She’s my chaos. My calm. My blood-storm.
Tempesta di Sangue.
I think, if there’s such a thing as home for men like me, this is it. Not the room, not the money, not even the fucking title. Just her. The truth is a sharp, clean ache in my chest. I was born into a family that thought violence was love, that loyalty was best measured in how many bodies you’d stack for each other. But this is different. She’s different. Oksana doesn’t want my scars. She wants the part of me that’s still alive, the piece that never learned how to surrender.

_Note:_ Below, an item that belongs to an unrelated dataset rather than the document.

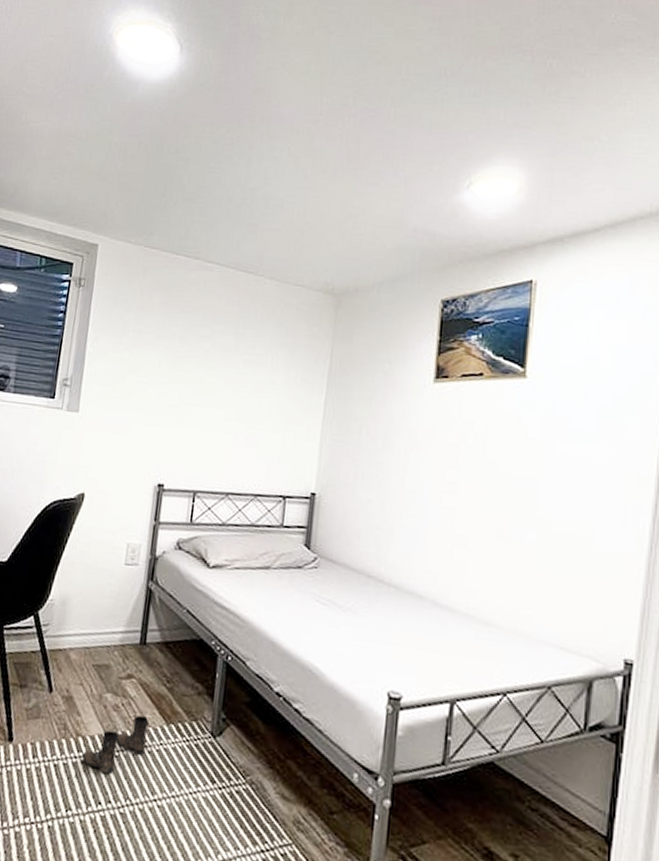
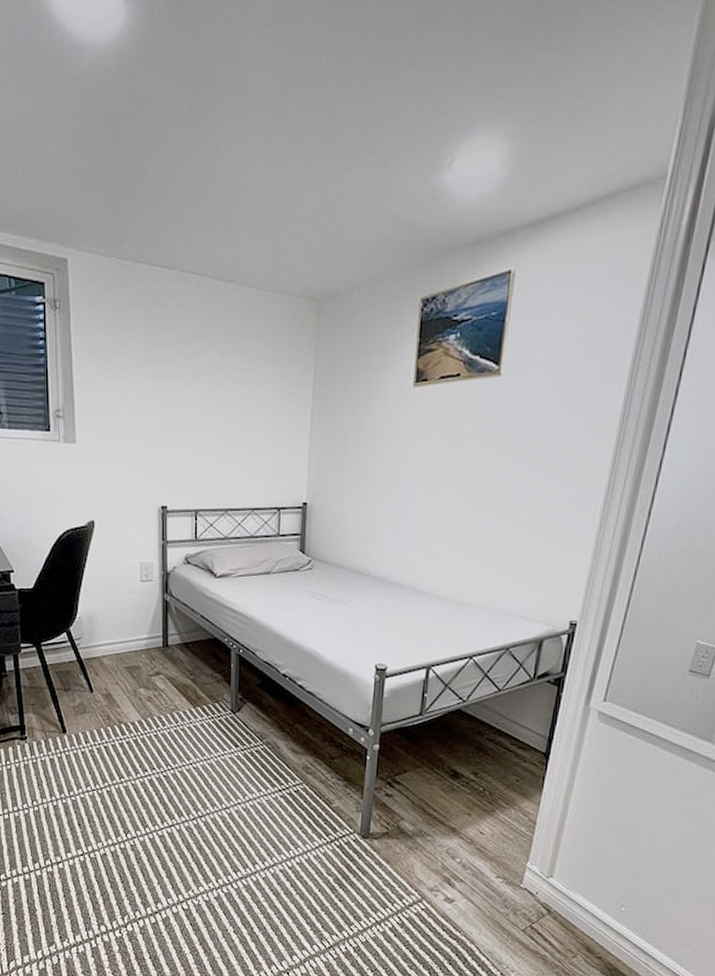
boots: present [81,715,150,774] -> none [126,703,179,749]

I close my eyes and drag a hand along her spine, counting the ridges of vertebrae like rosary beads. Somewhere in the sheets, her fingers curl around my wrist, a grip that says mine. She never lets go, not even in dreams. The thought sends a spike of triumph through my gut, followed by a fear so pure I almost laugh again.
Our entire lives, we’ve both been hunters. Now, for the first time, we’re in the same den. The rest of the world can burn.
I press my lips to her hair, breathe in the scent of her: gun oil, sandalwood, faint sweetness from the pastry she stole at two am, and the hotel soap she pretends to hate. I whisper it against her skin, the word neither of us thought we’d ever wear, the spell that makes all the old rules meaningless, "My Zhena."
Her smile widens against my throat. "Mio Marito," shemurmurs, still half asleep, and the room stops being a bad joke.
I let myself have ten more seconds. Then I make myself move.
"We have a clock," I whisper.
She hums assent without opening her eyes. "Then stop worshiping and start the shower."
Which is how we negotiate everything: I pull her closer like I’m not letting go, and she slips out of my arms first. The bathroom swallows her—steam, glass, the hiss of water hitting tile—and I’m right behind her. We don’t talk about last night; we don’t have to. We’re inventorying each other for damage, like soldiers breaking down a rifle. The only marks that matter are the ones we choose to keep.
By the time the mirror clears, I’m a man again and not the weapon my father wanted me to be. I look at the ring on my finger. It looks like it always belonged there.
We dress fast, jeans, tees, jackets, all nondescript, cheap. Two pistols, three mags, a knife apiece, phones. She ties her hair up and slides a pin through it that isn’t a pin. I load the addresses while she texts the team.
"Bank opens at eight," I say.
The city is already awake and pretending it isn’t. Street vendors light griddles, office workers clutch their coffee like rosaries, and the traffic hums in a language that can’t be translated.
The Suburban takes us to the bank. Oksana tucks her hand under my arm as we walk through the revolving door like we’re ordinary. Marble floor, hushed air, a security guard whose eyes are bored until they aren’t. I give him the look that says we’re a problem only if he makes us one. He decides to live a long life.
"Buenos días," the teller sings.
"Valdez, por favor," I answer. "Caja de seguridad. ClienteTemporale."
Names are keys; money is a crowbar. We brought both. In two minutes, we’re sitting at a polite little table with a polite little banker who is sweating through a non-poly suit. He checks IDs that say who we aren’t. He gestures to a corridor like it’s a confessional.
Inside the vault, the air gets older. He slots a master key and hands over a spare key to me, since Nico had to get rid of his. I slot it, and the drawer sighs out like it was waiting specifically for me. The banker leaves discreetly, and Oksana and I stare at the inside. There’s no cash inside. No jewelry. Just a matte black thumb drive in a little neoprene sleeve, and a single square of paper with a hand-drawn glyph I recognize from a dozen notebooks Nico and I ruined as kids.
I pick up the drive. It’s nothing. It’s everything.
"Looks too small to have that much power," Oksana states.
"A bomb with a keyboard," I agree. We sign papers that mean nothing to anyone who matters, and we leave. The banker thanks us too many times. The guard pretends not to watch us go.
"Hotel," I tell the driver.
"No," Oksana says at the same time. Our eyes meet in the rearview, and she nods toward the side street. "They’re early."
I don’t ask how she knows. I follow her gaze, two bikes idling wrong, a sedan half a car length too far from the curb, the driver not looking at his phone because his phone’s a mirror. The Cartel likes to show off. This is a showoff with a ribbon on it.
"Keep straight," I tell the driver. "Thirty more yards. Then right. Hard."
The first bike peels off the curb like a shark breaking the surface. The sedan noses out. Oksana is already cracking the window, already sighting over her forearm.
"On your go, Zhena."
"Now," she replies, and the driver yanks the wheel.